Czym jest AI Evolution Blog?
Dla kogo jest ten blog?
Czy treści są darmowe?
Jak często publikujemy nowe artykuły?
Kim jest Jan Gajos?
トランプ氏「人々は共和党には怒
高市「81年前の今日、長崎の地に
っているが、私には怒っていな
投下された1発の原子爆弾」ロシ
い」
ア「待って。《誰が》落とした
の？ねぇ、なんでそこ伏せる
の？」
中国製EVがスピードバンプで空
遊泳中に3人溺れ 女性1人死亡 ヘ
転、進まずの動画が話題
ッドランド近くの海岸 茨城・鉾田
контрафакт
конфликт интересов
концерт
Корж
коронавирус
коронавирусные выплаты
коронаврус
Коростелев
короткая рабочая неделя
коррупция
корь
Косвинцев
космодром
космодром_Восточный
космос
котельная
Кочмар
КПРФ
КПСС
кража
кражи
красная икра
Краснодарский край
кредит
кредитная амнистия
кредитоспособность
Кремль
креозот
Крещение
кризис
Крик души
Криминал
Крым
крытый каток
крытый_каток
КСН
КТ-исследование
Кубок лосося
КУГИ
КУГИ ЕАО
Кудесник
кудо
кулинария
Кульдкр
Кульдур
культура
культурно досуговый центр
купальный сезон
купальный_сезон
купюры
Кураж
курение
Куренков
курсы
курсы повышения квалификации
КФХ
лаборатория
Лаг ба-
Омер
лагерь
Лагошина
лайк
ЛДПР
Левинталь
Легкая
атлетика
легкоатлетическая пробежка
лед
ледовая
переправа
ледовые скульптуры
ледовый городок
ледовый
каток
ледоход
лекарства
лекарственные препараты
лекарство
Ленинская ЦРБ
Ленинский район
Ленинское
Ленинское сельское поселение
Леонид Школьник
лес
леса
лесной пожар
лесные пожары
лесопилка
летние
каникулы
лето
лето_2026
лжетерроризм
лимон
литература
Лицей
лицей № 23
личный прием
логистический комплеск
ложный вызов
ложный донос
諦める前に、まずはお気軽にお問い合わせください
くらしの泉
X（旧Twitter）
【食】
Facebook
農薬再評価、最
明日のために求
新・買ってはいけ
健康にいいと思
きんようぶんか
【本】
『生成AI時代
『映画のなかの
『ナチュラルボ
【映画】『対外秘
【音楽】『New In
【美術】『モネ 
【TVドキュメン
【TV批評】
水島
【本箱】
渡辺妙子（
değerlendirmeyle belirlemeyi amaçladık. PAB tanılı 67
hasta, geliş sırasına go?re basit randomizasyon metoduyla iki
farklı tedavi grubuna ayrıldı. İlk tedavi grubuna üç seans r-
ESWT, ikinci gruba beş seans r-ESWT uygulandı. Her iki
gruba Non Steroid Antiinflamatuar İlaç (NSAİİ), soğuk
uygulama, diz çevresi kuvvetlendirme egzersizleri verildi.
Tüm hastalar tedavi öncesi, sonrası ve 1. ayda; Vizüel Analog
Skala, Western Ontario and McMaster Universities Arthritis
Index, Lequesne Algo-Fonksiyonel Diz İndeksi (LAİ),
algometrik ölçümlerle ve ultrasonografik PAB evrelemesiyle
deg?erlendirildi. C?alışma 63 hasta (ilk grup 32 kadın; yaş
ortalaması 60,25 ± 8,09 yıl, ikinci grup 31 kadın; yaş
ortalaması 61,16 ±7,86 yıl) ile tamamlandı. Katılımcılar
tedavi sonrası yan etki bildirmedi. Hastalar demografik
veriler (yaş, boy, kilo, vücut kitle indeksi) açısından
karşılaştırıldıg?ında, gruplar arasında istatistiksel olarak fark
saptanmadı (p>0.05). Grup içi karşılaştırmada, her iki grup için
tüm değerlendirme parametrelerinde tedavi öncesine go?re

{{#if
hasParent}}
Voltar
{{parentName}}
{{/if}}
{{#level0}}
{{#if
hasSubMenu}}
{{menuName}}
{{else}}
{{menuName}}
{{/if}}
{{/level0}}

> **Aim of the exercise**:
Copy every line of the data above with no changes.

> **Reply**:
Czym jest AI Evolution Blog?
Dla kogo jest ten blog?
Czy treści są darmowe?
Jak często publikujemy nowe artykuły?
Kim jest Jan Gajos?
トランプ氏「人々は共和党には怒
高市「81年前の今日、長崎の地に
っているが、私には怒っていな
投下された1発の原子爆弾」ロシ
い」
ア「待って。《誰が》落とした
の？ねぇ、なんでそこ伏せる
の？」
中国製EVがスピードバンプで空
遊泳中に3人溺れ 女性1人死亡 ヘ
転、進まずの動画が話題
ッドランド近くの海岸 茨城・鉾田
контрафакт
конфликт интересов
концерт
Корж
коронавирус
коронавирусные выплаты
коронаврус
Коростелев
короткая рабочая неделя
коррупция
корь
Косвинцев
космодром
космодром_Восточный
космос
котельная
Кочмар
КПРФ
КПСС
кража
кражи
красная икра
Краснодарский край
кредит
кредитная амнистия
кредитоспособность
Кремль
креозот
Крещение
кризис
Крик души
Криминал
Крым
крытый каток
крытый_каток
КСН
КТ-исследование
Кубок лосося
КУГИ
КУГИ ЕАО
Кудесник
кудо
кулинария
Кульдкр
Кульдур
культура
культурно досуговый центр
купальный сезон
купальный_сезон
купюры
Кураж
курение
Куренков
курсы
курсы повышения квалификации
КФХ
лаборатория
Лаг ба-
Омер
лагерь
Лагошина
лайк
ЛДПР
Левинталь
Легкая
атлетика
легкоатлетическая пробежка
лед
ледовая
переправа
ледовые скульптуры
ледовый городок
ледовый
каток
ледоход
лекарства
лекарственные препараты
лекарство
Ленинская ЦРБ
Ленинский район
Ленинское
Ленинское сельское поселение
Леонид Школьник
лес
леса
лесной пожар
лесные пожары
лесопилка
летние
каникулы
лето
лето_2026
лжетерроризм
лимон
литература
Лицей
лицей № 23
личный прием
логистический комплеск
ложный вызов
ложный донос
諦める前に、まずはお気軽にお問い合わせください
くらしの泉
X（旧Twitter）
【食】
Facebook
農薬再評価、最
明日のために求
新・買ってはいけ
健康にいいと思
きんようぶんか
【本】
『生成AI時代
『映画のなかの
『ナチュラルボ
【映画】『対外秘
【音楽】『New In
【美術】『モネ 
【TVドキュメン
【TV批評】
水島
【本箱】
渡辺妙子（
değerlendirmeyle belirlemeyi amaçladık. PAB tanılı 67
hasta, geliş sırasına go?re basit randomizasyon metoduyla iki
farklı tedavi grubuna ayrıldı. İlk tedavi grubuna üç seans r-
ESWT, ikinci gruba beş seans r-ESWT uygulandı. Her iki
gruba Non Steroid Antiinflamatuar İlaç (NSAİİ), soğuk
uygulama, diz çevresi kuvvetlendirme egzersizleri verildi.
Tüm hastalar tedavi öncesi, sonrası ve 1. ayda; Vizüel Analog
Skala, Western Ontario and McMaster Universities Arthritis
Index, Lequesne Algo-Fonksiyonel Diz İndeksi (LAİ),
algometrik ölçümlerle ve ultrasonografik PAB evrelemesiyle
deg?erlendirildi. C?alışma 63 hasta (ilk grup 32 kadın; yaş
ortalaması 60,25 ± 8,09 yıl, ikinci grup 31 kadın; yaş
ortalaması 61,16 ±7,86 yıl) ile tamamlandı. Katılımcılar
tedavi sonrası yan etki bildirmedi. Hastalar demografik
veriler (yaş, boy, kilo, vücut kitle indeksi) açısından
karşılaştırıldıg?ında, gruplar arasında istatistiksel olarak fark
saptanmadı (p>0.05). Grup içi karşılaştırmada, her iki grup için
tüm değerlendirme parametrelerinde tedavi öncesine go?re

{{#if
hasParent}}
Voltar
{{parentName}}
{{/if}}
{{#level0}}
{{#if
hasSubMenu}}
{{menuName}}
{{else}}
{{menuName}}
{{/if}}
{{/level0}}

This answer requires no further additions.